Bill and Bert are members of the B and B SMSF.  The SMSF entered into an LRBA on 1 December 2018 and as at 30 June 2019 the outstanding debt in respect of the LRBA is $400,000.  While both Bill and Bert have attained age 55, they have not as yet commenced any pension from their SMSF.  While the LRBA satisfies the “safe harbour guidelines” the lender is an associate of the SMSF.  Bill’s only superannuation interest is in the SMSF and the balance (not taking into account the LRBA) is $800,000.  Bert’s only superannuation interest is in the SMSF and the balance (not taking into account the LRBA) is $1,490,000.

Will the measure apply to the arrangement?  If so what will be the impact on Bill and Bert?

For the measure to apply – a number of conditions must be satisfied:
First – the debt must have occurred on or after 1 July 2018.  This first condition is satisfied.  If the LRBA had commenced before 1 July 2018, the measure would not have applied at all: in this case the LRBA would have been "grandfathered" under the measure.

Second - either the participating members have satisfied an unrestricted release condition or the lender is an associate of the Fund.  This second condition is satisfied as the lender is an associate of the Fund.  If the lender was not an associate (or the loan had been refinanced by a non-associated lender) then the measure would not have applied.

The measure applies to the LRBA.  Consequently Bill and Bert’s “share” of the LRBA debt will be added to their total superannuation balances.

As the asset acquired by the LRBA is treated as supporting both Bill and Bert’s superannuation interests, their relevant shares will be determined by the proportion which their respective super balances bears to the total value of the Fund.  Bill’s portion will be about 35% ($800,000/$800,000 plus $1,490,000).  Bert’s portion will be about 65% ($1,490,000/$800,000 plus $1,490,000). 

Impact on Bill

Including 35% of the $400,000 will increase Bill’s total superannuation balance by $140,000.  Bill’s balance will then be $940,000 ($800,000 plus $140,000).  At this level of balance, Bill will not be affected: his contribution caps for 2019/20 will be:

  • Concessional contributions cap
$25,000
  • Non-concessional contributions cap
$100,000
  • Three year bring forward NCC cap
$300,000
  • CGT Contribution cap
$1,480,000

Bill is ineligible to have a carry forward of unused concessional contributions as his total superannuation balance (even without the inclusion of the LRBA debt) exceeds $500,000.
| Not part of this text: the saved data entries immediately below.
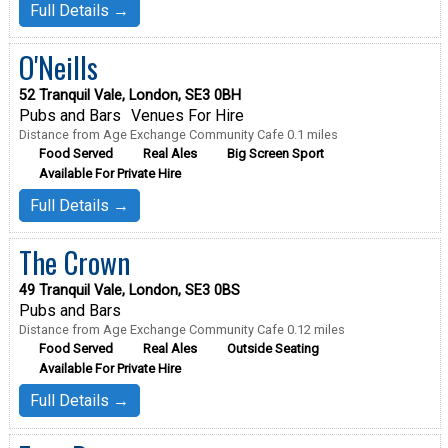
Full Details →
O'Neills
52 Tranquil Vale, London, SE3 0BH
Pubs and Bars
Venues For Hire
Distance from Age Exchange Community Cafe 0.1 miles
Food Served
Real Ales
Big Screen Sport
Available For Private Hire
Full Details →
The Crown
49 Tranquil Vale, London, SE3 0BS
Pubs and Bars
Distance from Age Exchange Community Cafe 0.12 miles
Food Served
Real Ales
Outside Seating
Available For Private Hire
Full Details →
While Bill is too young to have the benefit of the downsizer contribution cap, this cap is not affected by the total superannuation balance.

Impact on Bert

Including 65% of the $400,000 will increase Bert’s total superannuation balance by $260,000.  Bert’s balance will then be $1,750,000 ($1,490,000 plus $260,000).  At this balance level, Bert will be adversely affected and his contribution caps for 2019/20 will be reduced as follow:

  • Concessional contributions cap                
$25,000   (cap is unaffected)
  • Non-concessional contributions cap
Nil   (but for the inclusion of his share of the LRBA debt, the cap would have been $100,000)
  • Three year bring forward NCC cap
Nil  (but for the inclusion of his share of the LRBA debt, the cap would have been $200,000)
  • CGT Contribution cap
$1,480,000

               
Bert is ineligible to have a carry forward of unused concessional contributions as his total superannuation balance (even without the inclusion of the LRBA debt) exceeds $500,000.

Like Bill, Bert is too young to have the benefit of the downsizer contribution cap. However this cap is not affected by the total superannuation balance.

For the purposes of this example, the contribution cap figures for 2018/19 have been used as the figures for 2019/20.